Trading halt imposed on embattled Cinar

Securities Commission bans stock until finances are revealed

MONTREAL — Embattled Canuck TV producer Cinar Corp. has been hit with a tough new ruling by Canadian regulatory authorities.

The Quebec Securities Commission has ordered a trading halt on Cinar’s stock and has rejected the Montreal-based children’s TV company’s request for additional time to prepare its 1999 financial statements. With the ruling, Cinar cannot begin trading again until the Quebec Securities Commission lifts the ban. Even if the Nasdaq exchange, for example, was to lift its halt-trading ruling, the Quebec regulator could still stop Cinar from trading on the U.S. exchange.

Cinar shares have not been trading on the Toronto Stock Exchange or Nasdaq since March 8. In addition, the Canadian regulator has insisted that Cinar put out a press release every 15 days to update investors on its efforts to restate its financial results. Cinar, which has not been the source of much detailed information since the financial scandal broke March 6, issued a press release Thursday at the request of the Securities Commission, giving a status report on its internal audit.

“We are keenly aware that our shareholders are anxious to receive accurate financial information on the company,” Cinar CEO Barrie Usher said. “We have taken special measures to produce statements as quickly as possible.”

Extension denied

Cinar had until April 18 to file its consolidated financial results for last year and had asked to be given an extra 90 days to deliver the information to regulators. The request was turned down. Cinar management said they will attempt to file audited financial statements by June 30, but it still cannot guarantee making that deadline.

Cinar confirmed Thursday that it “appears likely” that it will have to restate its financial results for 1997 and 1998 and for the first three quarters of 1999 for “reasons relating to tax incentives and the disclosure of related party transactions.” Cinar execs cannot accurately assess the amount of the financial hit because it will depend on the amount of tax incentives that have to be paid back to the government, the outcome of the review related to the previously disclosed missing $122 million, and to the effect of related party transactions.

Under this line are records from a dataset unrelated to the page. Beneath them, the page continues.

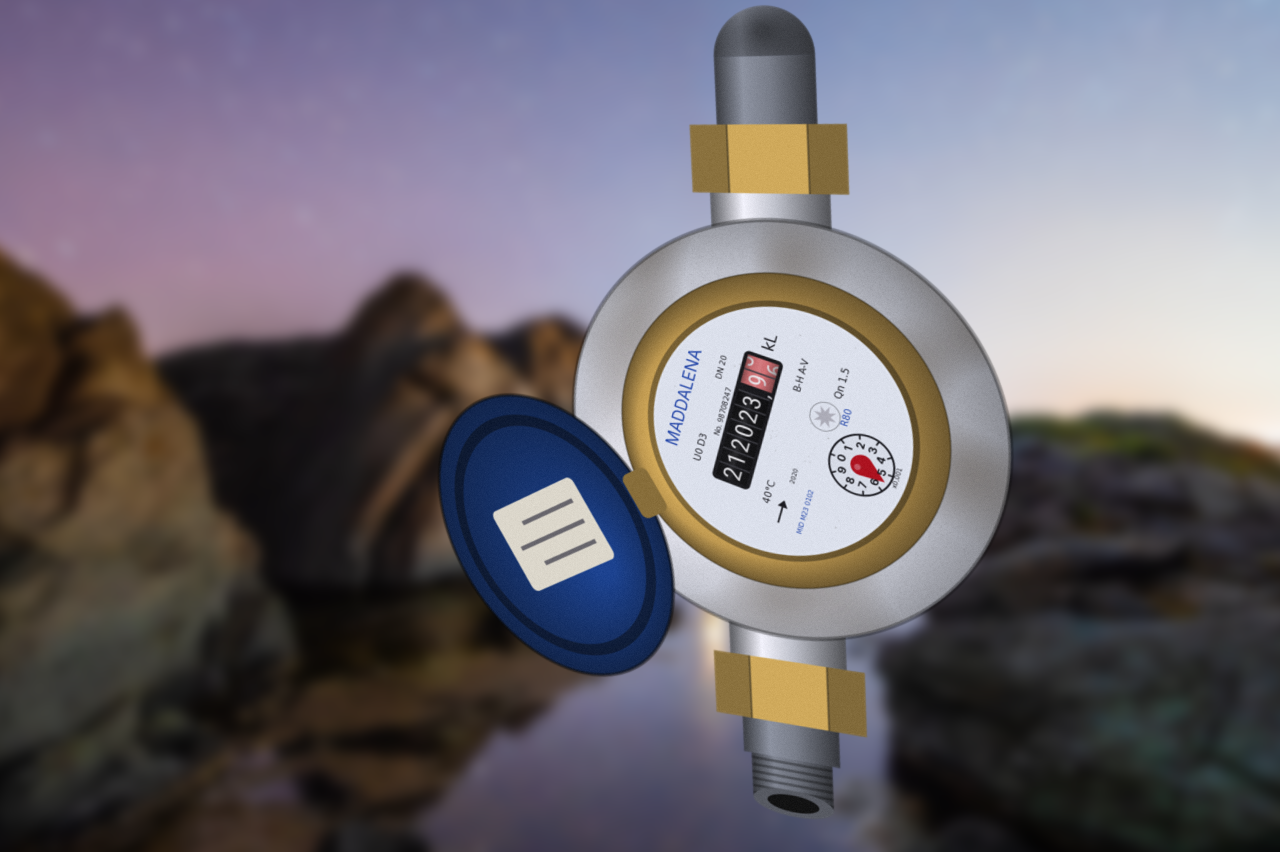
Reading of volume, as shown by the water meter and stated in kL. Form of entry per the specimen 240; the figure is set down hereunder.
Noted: 212023.955
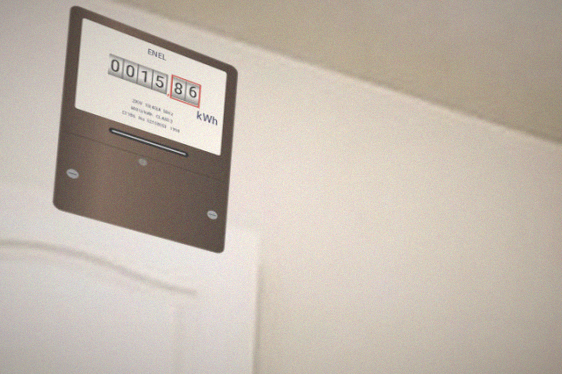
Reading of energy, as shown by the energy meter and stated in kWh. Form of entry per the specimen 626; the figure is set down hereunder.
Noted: 15.86
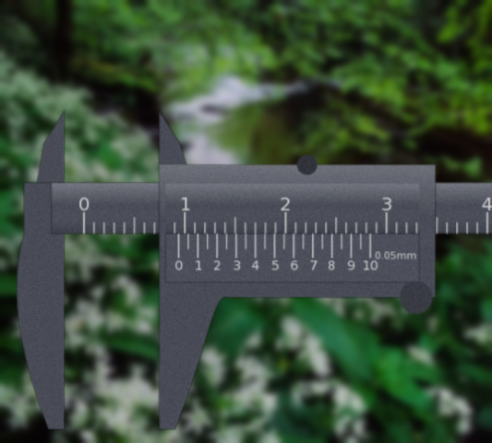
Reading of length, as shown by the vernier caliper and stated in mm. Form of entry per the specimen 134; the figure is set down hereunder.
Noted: 9.4
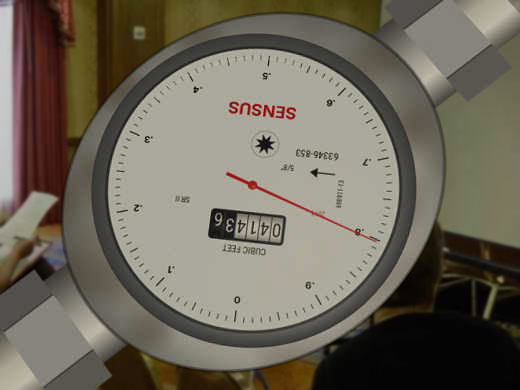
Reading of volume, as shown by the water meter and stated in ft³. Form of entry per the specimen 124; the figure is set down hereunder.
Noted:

Last month, Cinar founders Ronald Weinberg and Micheline Charest ankled the company and former senior executive vice president Hasanain Panju was fired in the wake of revelations that $122 million was funneled into risky offshore investments without board approval. The unauthorized investments came to light as the result of an internal audit began last fall following allegations in the House of Commons that Cinar was engaged in defrauding the film tax-credit system in Canada.

Continuing investigation

The Royal Canadian Mounted Police continues to investigate the tax-fraud allegations at Cinar, and earlier this week the Mounties filed court documents alleging that the company obtained at least C$7.8 million ($5.4 million) in Quebec provincial tax-credits via fraudulent activity.

In its release Thursday, the most detailed disclosure yet from Cinar, the company said it has retained the services of PricewaterhouseCoopers to provide financial advisory services and to assist management in the work required to prepare the financial records of the company. Cinar execs also said they will comply with the regulators’ decision and communicate by news release every 15 days on the status of its financial review.

“The Commission’s decision is consistent with regulatory proposals made public in March 2000 and we intend to comply with the terms,” Cinar topper Usher said.